Я уснула, и Афродита разговаривала со мной во сне.
Она была одета как невеста и пела сочиненную мной эпиталаму.
«Выше стропила, — пела она, озорно улыбаясь. — Жених ступает, как Арес…»
А я даже во сне безутешно плакала, и моим слезам не было конца.
— Не плачь, моя глупенькая Сапфо, — сказала она, как любящая мать, утешающая ребенка. — Муж — это всего лишь средство, позволяющее из девочки превратиться в женщину. Если тебе нужна любовь, страсть, это всегда случается не на супружеской постели… Супружеская постель — это место, на котором ты спишь, а любовников находишь в других местах… на берегу моря, во дворце, в яблоневой или оливковой роще, под луной… Она будет полной для тебя — полной любовников, полной любви, полной вдохновения!
— Но мне нужен только Алкей!
— Он не единственный мужчина на земле. Перестань, Сапфо… У меня было столько мужчин — Арес, Адонис и много всяких других. Я забыла их имена. И женщин тоже. Жизнь создана для наслаждения. В ней много всего — и это не только первый мужчина… Твоя жизнь только начинается, а не кончается. Она будет богатой и наполненной… счастливая невеста! Ты будешь свободна и полна жизни!
Афродита исчезла, а я уснула, как утомленный ребенок.

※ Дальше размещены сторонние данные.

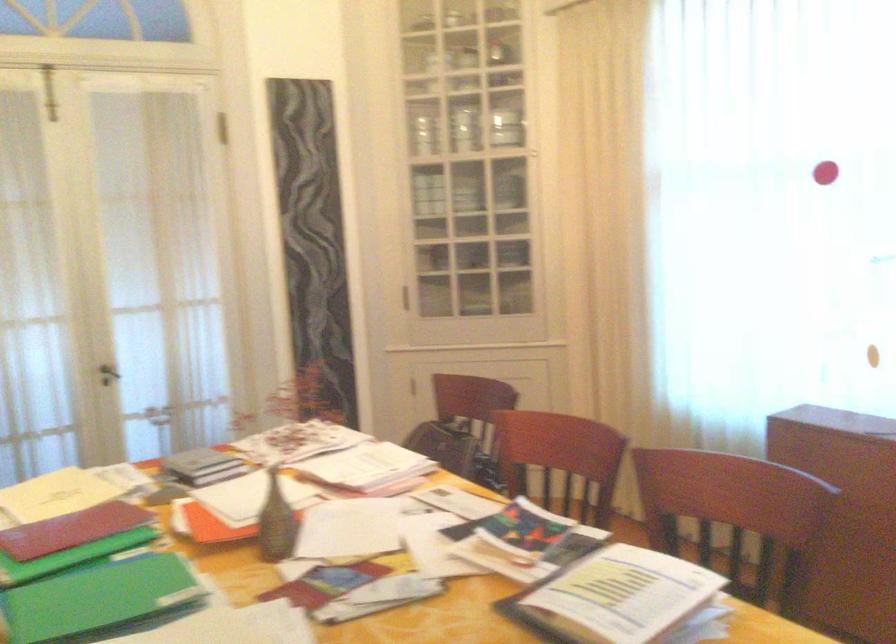
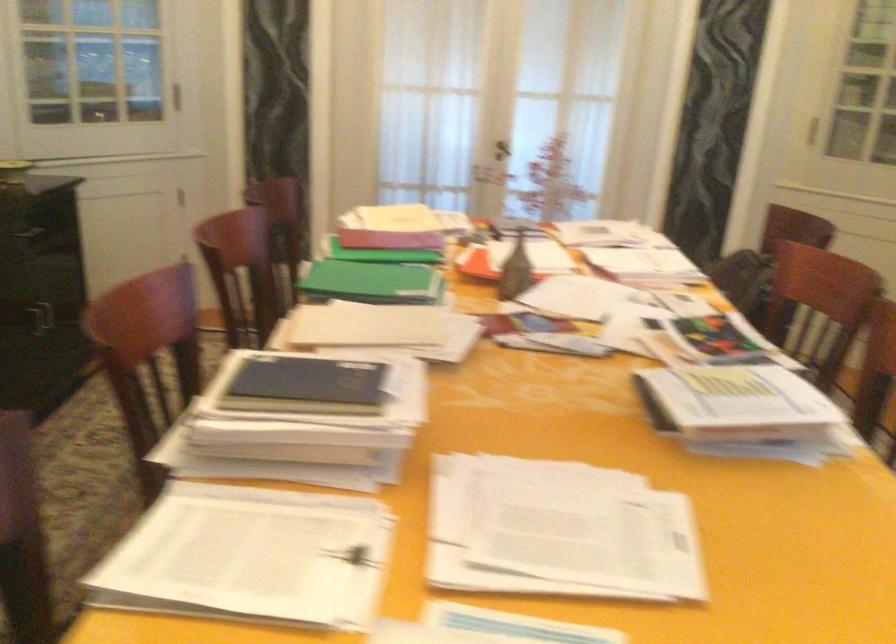
Based on the continuous images, in which direction is the camera rotating?

The camera's rotation is toward left-down.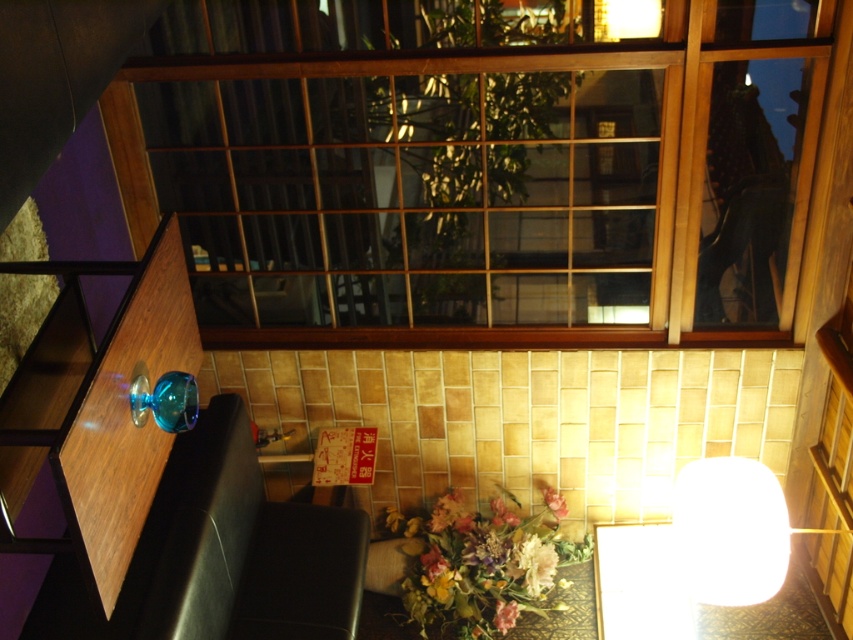
You are sitting at the black leather booth and want to reach both the point at coordinates point (496, 556) and point (440, 513) on the table. Which point is closer to you?

Point (496, 556) is in front of point (440, 513), so it is closer to you.

You are a customer sitting at the table and want to reach both the pastel floral bouquet at center and the pastel floral arrangement at lower center. Which one is closer to your right hand?

The pastel floral bouquet at center is positioned on the right side of the pastel floral arrangement at lower center, so the bouquet is closer to your right hand.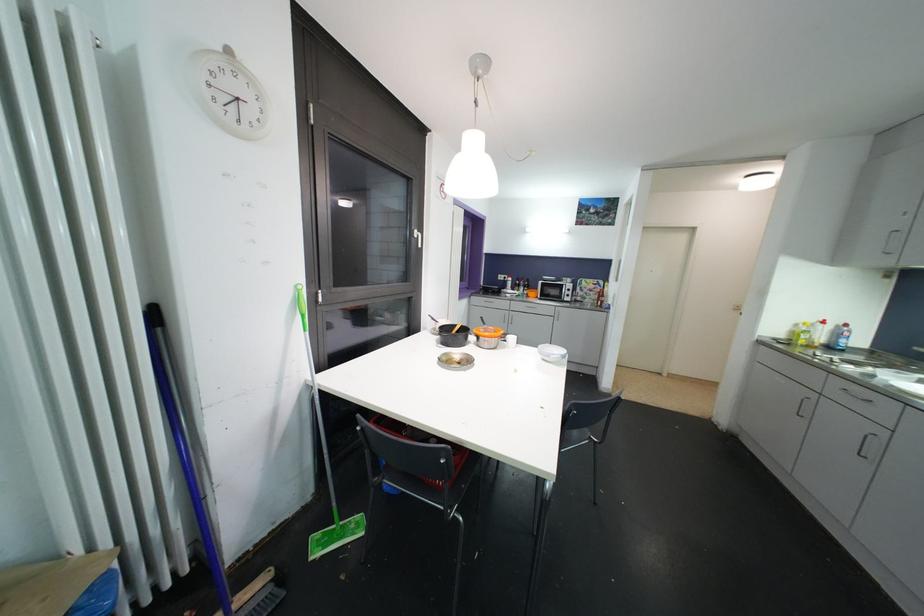
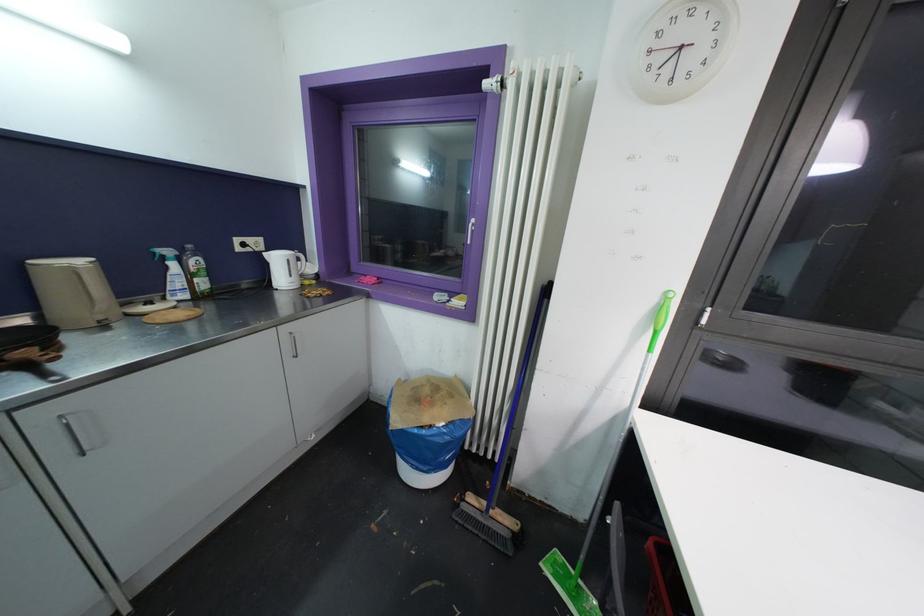
Question: The images are taken continuously from a first-person perspective. In which direction is your viewpoint rotating?

Choices:
 (A) Left
 (B) Right
 (C) Up
 (D) Down

Answer: (A)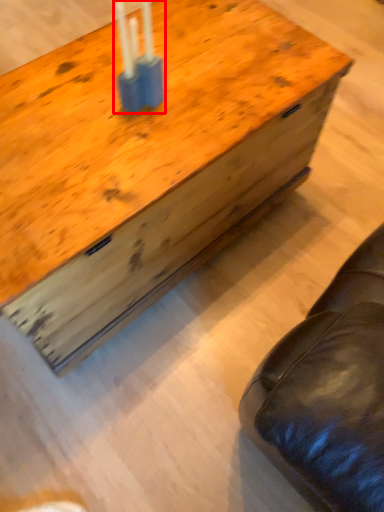
Question: From the image's perspective, what is the correct spatial positioning of candle holder (annotated by the red box) in reference to table?

Choices:
 (A) below
 (B) above

Answer: (B)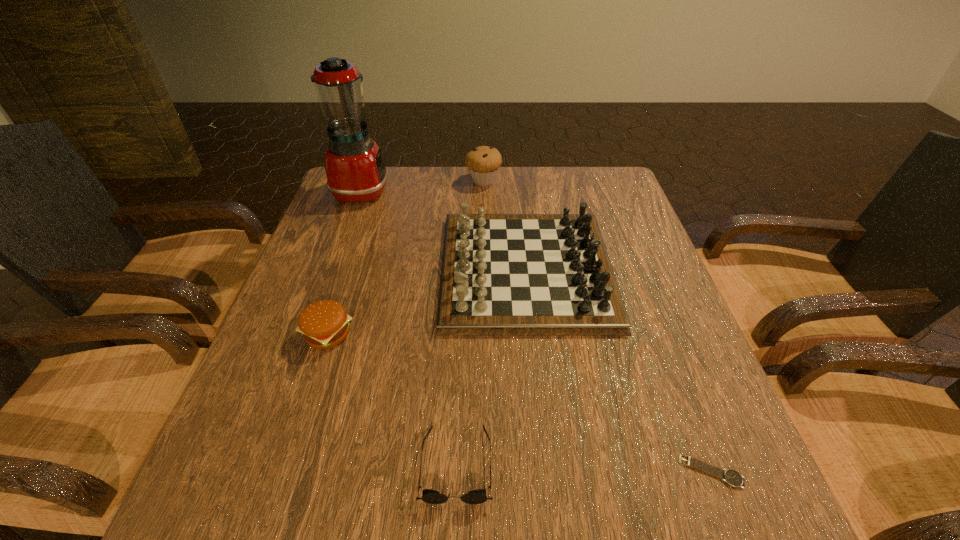
This screenshot has width=960, height=540. I want to click on food processor, so click(x=355, y=170).

This screenshot has height=540, width=960. I want to click on muffin, so click(x=483, y=162).

The height and width of the screenshot is (540, 960). I want to click on chessboard, so click(x=502, y=274).

Identify the location of the fourth tallest object. (324, 324).

Find the location of a particular element. sunglasses is located at coordinates pyautogui.click(x=478, y=496).

The width and height of the screenshot is (960, 540). What are the coordinates of `watch` in the screenshot? It's located at (730, 476).

Locate an element on the screen. the shortest object is located at coordinates (730, 476).

The image size is (960, 540). Identify the location of vacant space located 0.270m on the controls of the tallest object. (480, 191).

I want to click on vacant region located on the left of the muffin, so click(430, 180).

In order to click on vacant region located from the player's perspective of the chessboard in this screenshot , I will do `click(371, 270)`.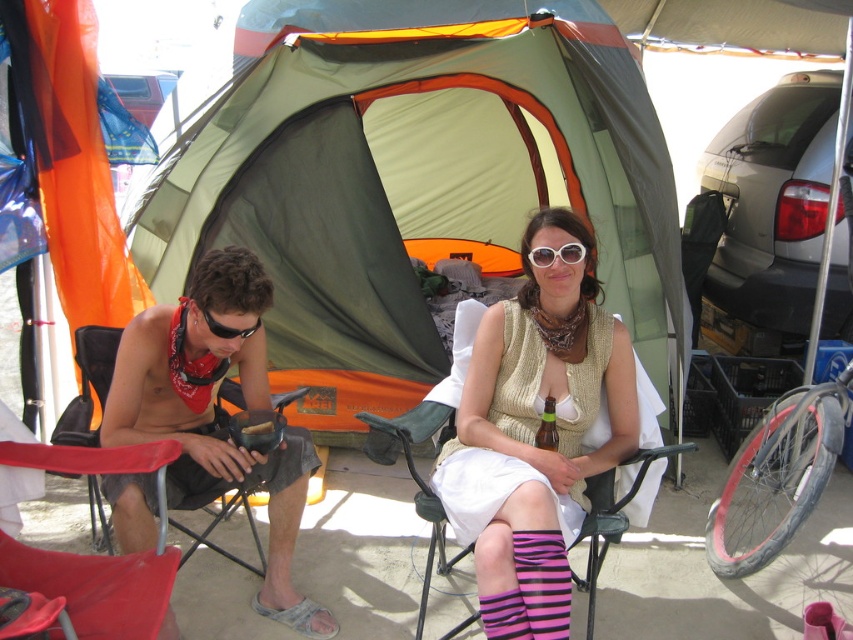
Is point (206, 545) behind point (222, 371)?

Yes, point (206, 545) is farther from viewer.

Which of these two, red plastic chair at left or matte red bikini top at left, stands taller?

With more height is matte red bikini top at left.

Between point (242, 499) and point (219, 371), which one is positioned in front?

Point (219, 371) is in front.

Find the location of a particular element. Image resolution: width=853 pixels, height=640 pixels. red plastic chair at left is located at coordinates (96, 356).

Is white knitted vest at center to the left of matte red bikini top at left from the viewer's perspective?

In fact, white knitted vest at center is to the right of matte red bikini top at left.

Is point (509, 477) less distant than point (204, 372)?

Yes.

Find the location of `white knitted vest at center`. white knitted vest at center is located at coordinates (537, 429).

Between white knitted vest at center and red plastic chair at left, which one appears on the left side from the viewer's perspective?

red plastic chair at left is more to the left.

Who is taller, white knitted vest at center or red plastic chair at left?

Standing taller between the two is white knitted vest at center.

This screenshot has width=853, height=640. What are the coordinates of `white knitted vest at center` in the screenshot? It's located at (537, 429).

Locate an element on the screen. Image resolution: width=853 pixels, height=640 pixels. white knitted vest at center is located at coordinates (537, 429).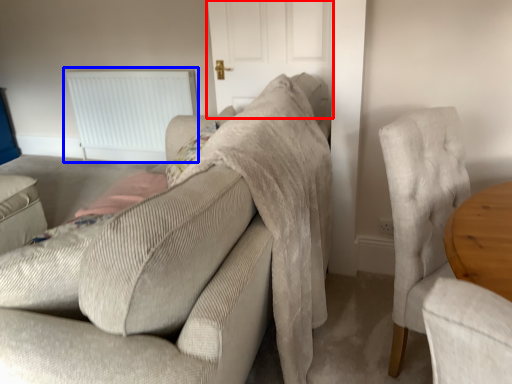
Question: Which of the following is the closest to the observer, door (highlighted by a red box) or radiator (highlighted by a blue box)?

Choices:
 (A) door
 (B) radiator

Answer: (A)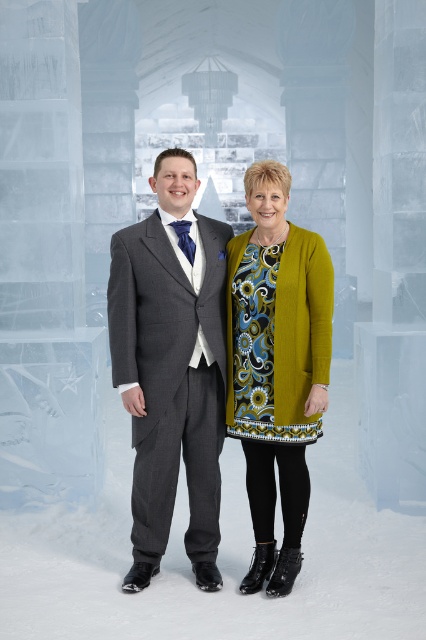
Is matte green cardigan at center closer to camera compared to floral print jersey dress at center?

Yes, it is.

Between point (285, 454) and point (264, 259), which one is positioned in front?

Point (264, 259) is in front.

The image size is (426, 640). Describe the element at coordinates (276, 365) in the screenshot. I see `matte green cardigan at center` at that location.

At what (x,y) coordinates should I click in order to perform the action: click on matte green cardigan at center. Please return your answer as a coordinate pair (x, y). The image size is (426, 640). Looking at the image, I should click on (276, 365).

Between gray pinstripe suit at center and matte green cardigan at center, which one appears on the left side from the viewer's perspective?

Positioned to the left is gray pinstripe suit at center.

Does gray pinstripe suit at center lie behind matte green cardigan at center?

No, gray pinstripe suit at center is in front of matte green cardigan at center.

Is point (175, 234) less distant than point (299, 435)?

No.

You are a GUI agent. You are given a task and a screenshot of the screen. Output one action in this format:
    pyautogui.click(x=<x>, y=<y>)
    Task: Click on the gray pinstripe suit at center
    This screenshot has height=640, width=426.
    Given the screenshot: What is the action you would take?
    pyautogui.click(x=172, y=365)

Which of these two, gray pinstripe suit at center or floral print jersey dress at center, stands shorter?

floral print jersey dress at center is shorter.

Is point (140, 536) more distant than point (296, 276)?

Yes, it is behind point (296, 276).

Find the location of a particular element. This screenshot has height=640, width=426. gray pinstripe suit at center is located at coordinates (172, 365).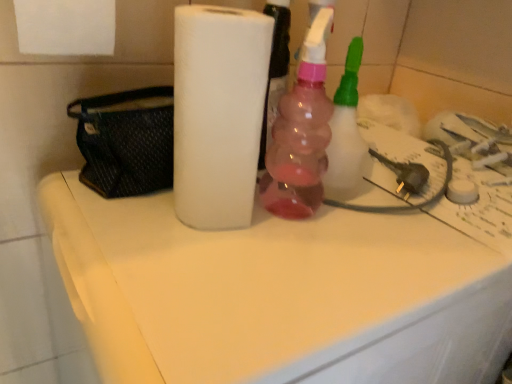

У меня был только один муж, и я сужу по нему обо всех мужьях. По правде говоря, он был неплохой человек. Слабый, вульгарный, пьющий — вот и все его недостатки. Он считал, что жена должна сидеть дома и думать только о ткацком станке, рабах и съестных припасах. Исключение — религиозные праздники. Если вы недоумеваете, почему женщины в те времена были до такой степени религиозны, знайте: из дома они выходили только по праздникам! Я очень быстро сообразила, что мои песни и честь Афродиты — мой пропуск на свободу. Как только я буду настолько знаменитой, что мое присутствие потребуется на праздниках, свадьбах, загадочных ритуалах, посвященных иноземным богам, Керкил не сможет удержать меня в четырех стенах. Ему хватило ума, чтобы попять: он сможет греться в лучах моей славы. И потом, я оставляла его наедине с истинной его страстью — вином, и он пил и пил, пока не допивался до умопомрачения.
Тоскую ли я и теперь по своей девственности?
Сапфо
Если брак был смертью, то Сиракузы — реинкарнацией. Этому городу, с его празднествами и храмами, богатыми аристократами, несчастными рабами, жалкими хибарами и роскошными дворцами, не было равных в греческом мире.
Сиракузы располагались на восточном побережье Тринакрии, острова, где Одиссей ослепил свирепого циклопа и вызвал непреходящий гнев Посейдона. Вонзив бревно в глаз Полифема, Одиссей тем самым обрек себя на вечные странствия. Но фортуна снова улыбнулась ему, и он смог вернуться на Итаку, где его все еще ждали. Даже его пес Аргос был так рад возвращению Одиссея, что, увидев хозяина, умер от старости. Может быть, боги сжалятся надо мной, как они сжалились над Одиссеем. Я могла только молиться об этом на корабле, который плыл далеко от моего любимого Лесбоса в прекрасные Сиракузы.